Artificial intelligence is reshaping nearly every corner of the technology industry, but it is also transforming corporate finance. Companies are no longer just competing for customers or market share. They are competing for computing power, data centers, semiconductors, and energy infrastructure.
Building that foundation requires enormous amounts of capital, and the U.S.’s largest technology companies are increasingly turning to the bond market to get it. The numbers coming out of 2026 suggest this investment cycle is unlike anything investors have seen before.
Big Tech’s Borrowing Spree Is Breaking Records
According to Dealogic data, five of the largest technology companies in the world — Alphabet (NASDAQ:GOOG | GOOG Price Prediction), Amazon (NASDAQ:AMZN), Meta Platforms (NASDAQ:META), Microsoft (NASDAQ:MSFT), and Oracle (NYSE:ORCL) — have already issued a combined $159 billion in corporate bonds through the first five months of 2026.
That figure exceeds the entire 2025 total by $51 billion, or 47%, despite the year not yet reaching its halfway point. The Wall Street Journal says that’s even larger as a percentage of the economy than the 1850’s railroad expansion.
The pace becomes even more striking when viewed over a longer timeframe.
| Period | Total Debt Issued |
| 2020-2024 Combined | ~$150 Billion |
| 2025 | ~$108 Billion |
| 2026 (So Far) | $159 Billion |
In other words, these five companies have already borrowed more in five months than they did during the entire five-year period from 2020 through 2024.
That’s not normal corporate financing activity. It’s evidence of a massive investment cycle underway.
AI Is Driving the Demand for Capital
Here is where much of this money is going. Alphabet, Amazon, Meta, Microsoft, and Oracle are all racing to build AI infrastructure. That includes data centers, networking equipment, advanced processors, and power generation capacity.
Recent earnings reports from these companies have already pointed to soaring capital expenditures. Amazon alone expects capital spending to approach $200 billion this year, while Microsoft, Alphabet, and Meta are each committing hundreds of billions more to AI-related projects.

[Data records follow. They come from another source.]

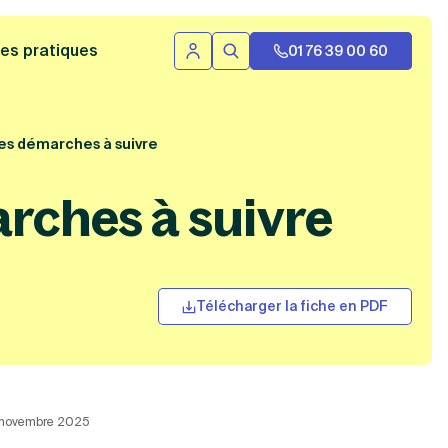
 bannière
es pratiques
01 76 39 00 60
Se connecter
Rechercher
 les démarches à suivre
arches à suivre
Télécharger la fiche en PDF
3 novembre 2025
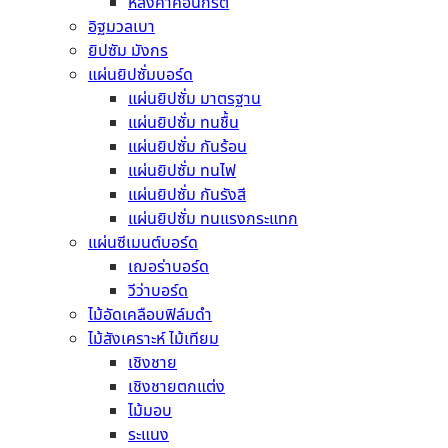
หลังคาคอนกรีต
อ่านเพิ่ม
อิฐมวลเบา
ยิปซัม มังกร
แผ่นยิปซั่มบอร์ด
หมวดหมู่สินค้า
แผ่นยิปซั่ม มาตรฐาน
แผ่นยิปซั่ม ทนชื้น
ยิปซัม มังกร
แผ่นยิปซั่ม กันร้อน
ปูนซีเมนต์ ปูนกาว คอนกรีต
แผ่นยิปซั่ม ทนไฟ
คอนกรีต
แผ่นยิปซั่ม กันรังสี
ปูนก่อ ฉาบ เท
แผ่นยิปซั่ม ทนแรงกระแทก
ปูนซีเมนต์สำเร็จรูป (มอร์ตาร์)
แผ่นซีเมนต์บอร์ด
ปูนกาวซีเมนต์
เฌอร่าบอร์ด
เมทัลชีท
วีว่าบอร์ด
เมทัลชีท บลูสโคป
ไม้อัดเคลือบฟิล์มดำ
เมทัลชีท เหล็กนอก
ไม้สังเคราะห์ ไม้เทียม
หลังคา
เชิงชาย
หลังคาลอนคู่
เชิงชายตกแต่ง
หลังคาไตรลอน
ไม้มอบ
หลังคาจตุลอน
ระแนง
หลังคาลอนเล็ก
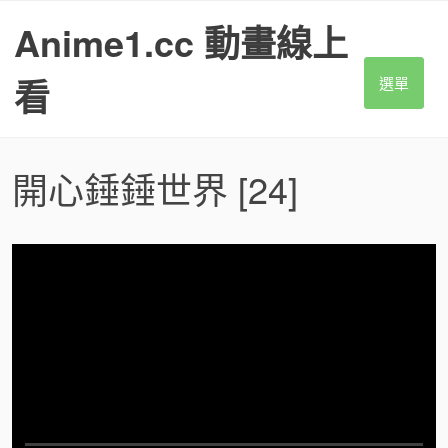
S
Anime1.cc 動畫線上
k
i
p
看
選單
t
o
c
o
開心錘錘世界
[24]
n
t
e
n
t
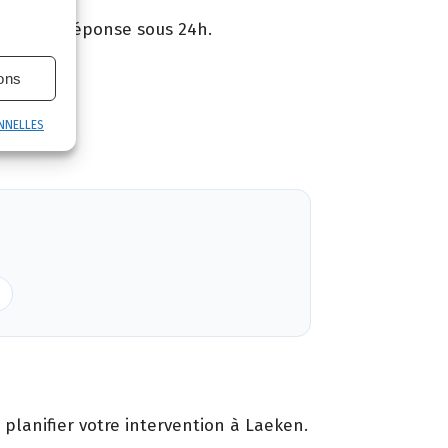
3 21 89. Réponse sous 24h.
ions
ntie.
NNELLES
planifier votre intervention à Laeken.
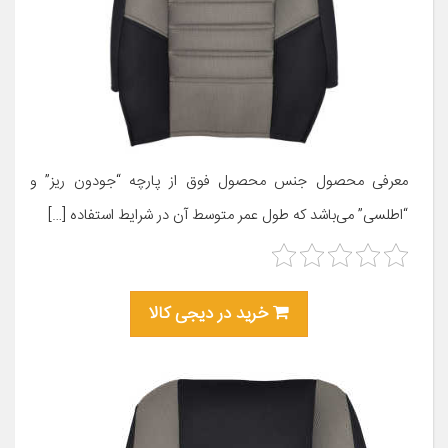
معرفی محصول جنس محصول فوق از پارچه “جودون ریز” و
“اطلسی” می‌باشد که طول عمر متوسط آن در شرایط استفاده […]
خرید در دیجی کالا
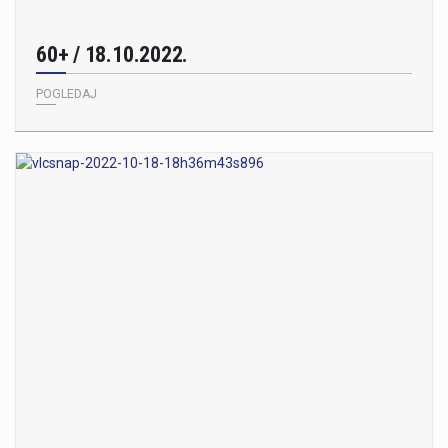
60+ / 18.10.2022.
POGLEDAJ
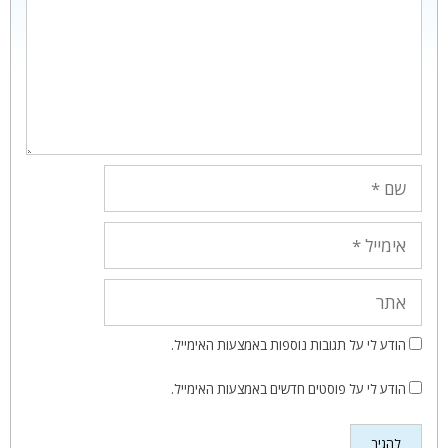
שם
אימייל
אתר
הודע לי על תגובות נוספות באמצעות האימייל.
הודע לי על פוסטים חדשים באמצעות האימייל.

Oracle stands out as perhaps the clearest example of the trend. The company has issued $43 billion in debt since last September, and it just announced plans to raise $40 billion more through debt and equity financing — including a $20 billion share sale announced earlier.
That borrowing reflects Oracle’s aggressive push into cloud computing and AI infrastructure, areas where it is attempting to gain ground against larger rivals such as Amazon Web Services and Microsoft’s Azure platform.
Surprisingly, investors appear comfortable funding this expansion despite higher interest rates than those that prevailed during much of the last decade.
The Bond Market Is Betting on AI’s Future
Morgan Stanley expects global AI-related debt issuance to exceed $570 billion in 2026, more than double previous records.
That forecast highlights an important point for investors: this borrowing surge is not isolated to a handful of companies. It reflects a broader belief that AI will generate returns large enough to justify today’s spending.
Granted, higher debt levels always introduce risk. If AI adoption slows or expected returns fail to materialize, companies could face pressure from rising interest expenses and slower cash-flow growth.
That said, these aren’t heavily indebted businesses scrambling for financing. Alphabet, Microsoft, Amazon, and Meta collectively generate hundreds of billions of dollars in annual operating cash flow. They are borrowing from a position of financial strength, not weakness, though Oracle did report negative free cash flow for the year.
The bond market appears to recognize that distinction.
Key Takeaway
In short, Big Tech’s record-breaking debt issuance is perhaps less a warning sign than a measure of the AI arms race currently underway. Debt tends to be less risky than equity. The credit markets are viewing the hyperscalers as a safe bet as the situation would have to significantly deteriorate before they lose money
For investors, the key question isn’t whether these companies are borrowing more. The real question is whether the AI infrastructure being built today generates enough revenue tomorrow to justify the spending.
So far, both management teams and bond investors appear confident the answer is yes. Investors, though, may want to be more circumspect.